| Directions |
Keep the wording of every entry intact in your copy, and omit the pictures.

Collected data:
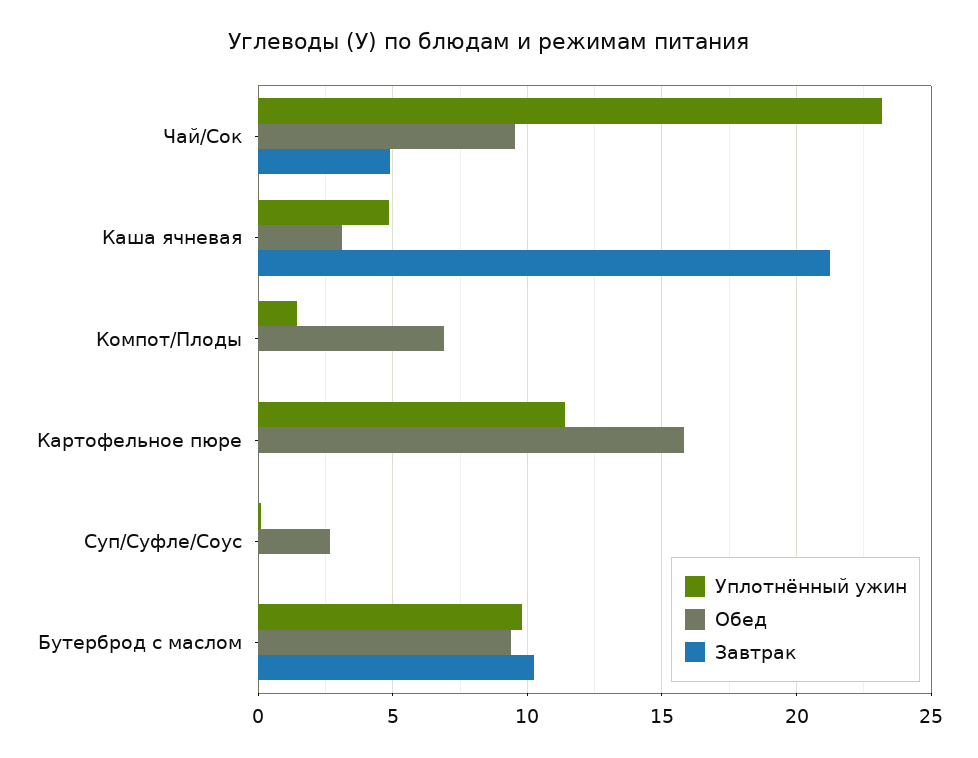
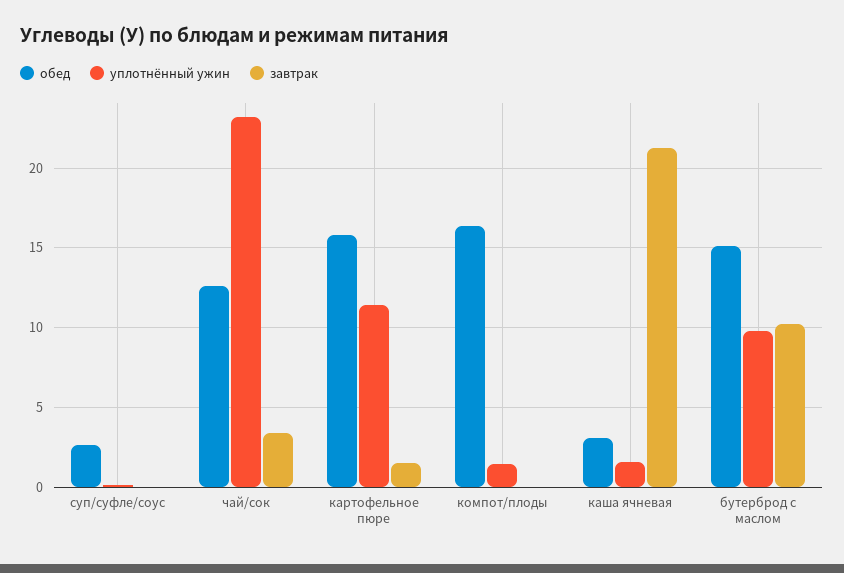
  {
    "Уплотнённый ужин": {
      "Чай/Сок": 23,
-     "Каша ячневая": 5,
+     "Каша ячневая": 1.5,
      "Компот/Плоды": 1.5,
      "Картофельное пюре": 11.5,
      "Суп/Суфле/Соус": 0,
      "Бутерброд с маслом": 10
    },
    "Обед": {
-     "Чай/Сок": 9.5,
+     "Чай/Сок": 12.5,
      "Каша ячневая": 3,
-     "Компот/Плоды": 7,
+     "Компот/Плоды": 16.5,
      "Картофельное пюре": 16,
      "Суп/Суфле/Соус": 2.5,
-     "Бутерброд с маслом": 9.5
+     "Бутерброд с маслом": 15
    },
    "Завтрак": {
-     "Чай/Сок": 5,
+     "Чай/Сок": 3.5,
      "Каша ячневая": 21,
      "Компот/Плоды": 0,
-     "Картофельное пюре": 0,
+     "Картофельное пюре": 1.5,
      "Суп/Суфле/Соус": 0,
      "Бутерброд с маслом": 10
    }
  }

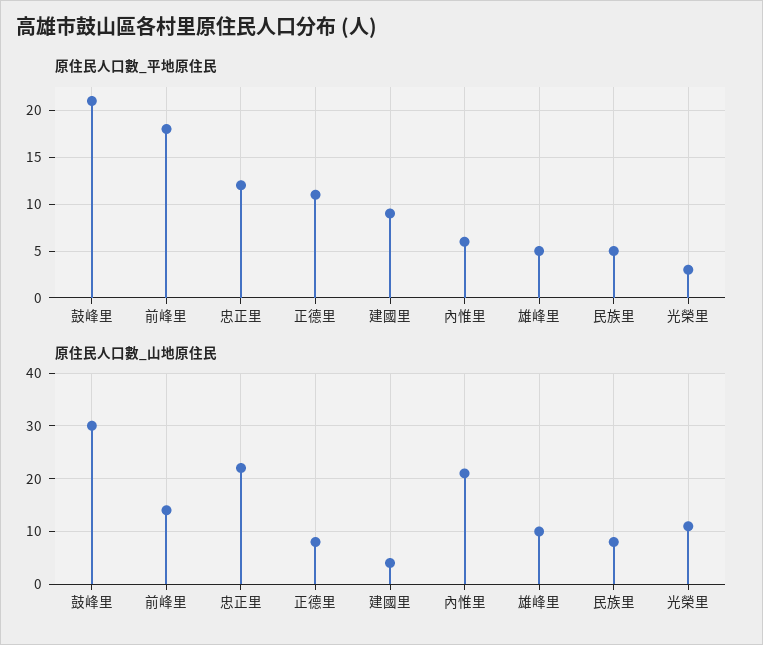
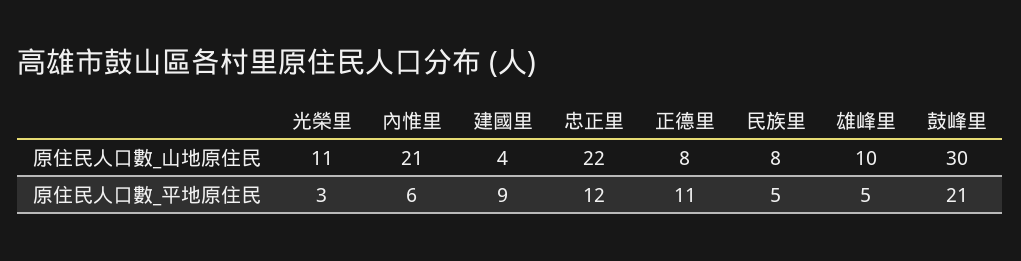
  {
    "原住民人口數_平地原住民": {
      "鼓峰里": 21,
-     "前峰里": 18,
      "忠正里": 12,
      "正德里": 11,
      "建國里": 9,
      "內惟里": 6,
      "雄峰里": 5,
      "民族里": 5,
      "光榮里": 3
    },
    "原住民人口數_山地原住民": {
      "鼓峰里": 30,
-     "前峰里": 15,
      "忠正里": 22,
      "正德里": 8,
      "建國里": 4,
      "內惟里": 21,
      "雄峰里": 10,
      "民族里": 8,
      "光榮里": 11
    }
  }

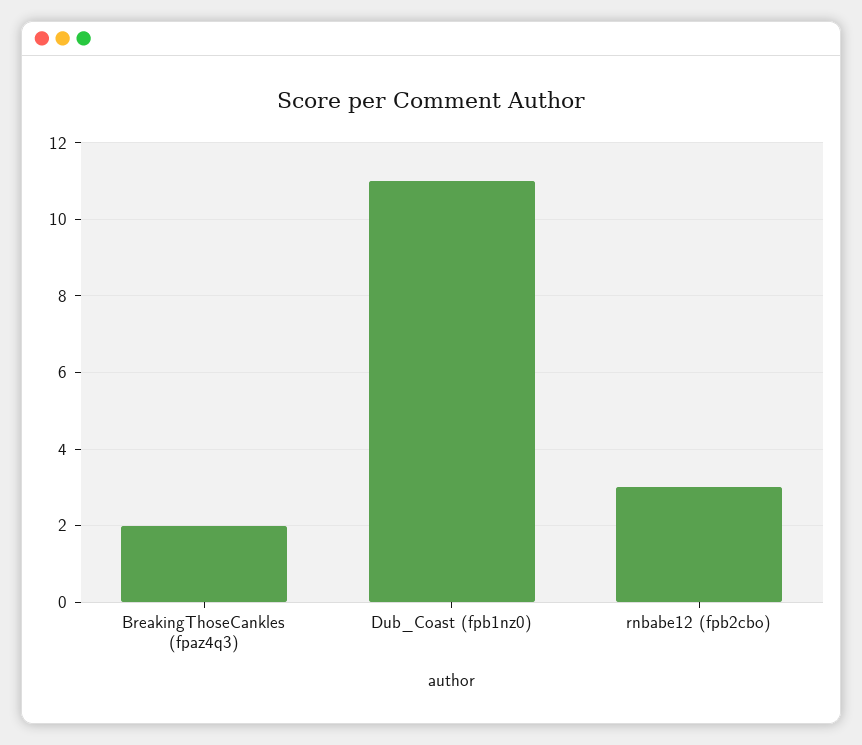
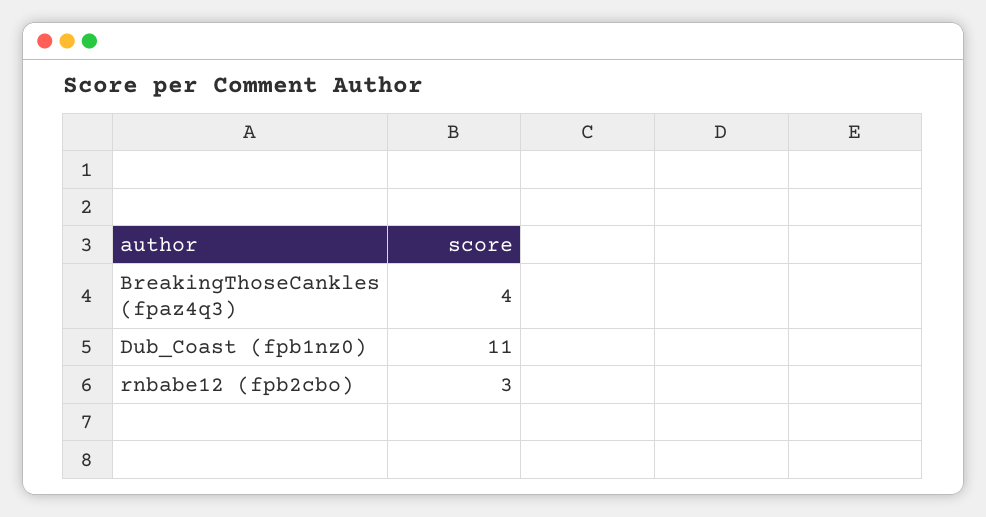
  {
-   "BreakingThoseCankles (fpaz4q3)": 2,
+   "BreakingThoseCankles (fpaz4q3)": 4,
    "Dub_Coast (fpb1nz0)": 11,
    "rnbabe12 (fpb2cbo)": 3
  }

| Solution for this problem |
  {
    "Уплотнённый ужин": {
      "Чай/Сок": 23,
-     "Каша ячневая": 5,
+     "Каша ячневая": 1.5,
      "Компот/Плоды": 1.5,
      "Картофельное пюре": 11.5,
      "Суп/Суфле/Соус": 0,
      "Бутерброд с маслом": 10
    },
    "Обед": {
-     "Чай/Сок": 9.5,
+     "Чай/Сок": 12.5,
      "Каша ячневая": 3,
-     "Компот/Плоды": 7,
+     "Компот/Плоды": 16.5,
      "Картофельное пюре": 16,
      "Суп/Суфле/Соус": 2.5,
-     "Бутерброд с маслом": 9.5
+     "Бутерброд с маслом": 15
    },
    "Завтрак": {
-     "Чай/Сок": 5,
+     "Чай/Сок": 3.5,
      "Каша ячневая": 21,
      "Компот/Плоды": 0,
-     "Картофельное пюре": 0,
+     "Картофельное пюре": 1.5,
      "Суп/Суфле/Соус": 0,
      "Бутерброд с маслом": 10
    }
  }

  {
    "原住民人口數_平地原住民": {
      "鼓峰里": 21,
-     "前峰里": 18,
      "忠正里": 12,
      "正德里": 11,
      "建國里": 9,
      "內惟里": 6,
      "雄峰里": 5,
      "民族里": 5,
      "光榮里": 3
    },
    "原住民人口數_山地原住民": {
      "鼓峰里": 30,
-     "前峰里": 15,
      "忠正里": 22,
      "正德里": 8,
      "建國里": 4,
      "內惟里": 21,
      "雄峰里": 10,
      "民族里": 8,
      "光榮里": 11
    }
  }

  {
-   "BreakingThoseCankles (fpaz4q3)": 2,
+   "BreakingThoseCankles (fpaz4q3)": 4,
    "Dub_Coast (fpb1nz0)": 11,
    "rnbabe12 (fpb2cbo)": 3
  }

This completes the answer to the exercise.